» **To-do item**
The word "Σπόρων" marks the lines to copy; find all of them in the entries below.

» **Dataset extract**
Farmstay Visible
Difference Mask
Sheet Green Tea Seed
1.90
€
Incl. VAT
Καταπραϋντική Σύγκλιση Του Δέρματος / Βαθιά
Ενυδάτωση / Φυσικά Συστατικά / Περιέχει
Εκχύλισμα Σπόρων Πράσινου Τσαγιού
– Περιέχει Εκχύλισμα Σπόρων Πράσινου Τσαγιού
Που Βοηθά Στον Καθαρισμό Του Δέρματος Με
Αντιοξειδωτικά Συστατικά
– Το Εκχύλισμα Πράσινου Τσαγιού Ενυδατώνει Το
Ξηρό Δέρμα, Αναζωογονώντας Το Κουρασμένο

» **Written response**
Εκχύλισμα Σπόρων Πράσινου Τσαγιού
– Περιέχει Εκχύλισμα Σπόρων Πράσινου Τσαγιού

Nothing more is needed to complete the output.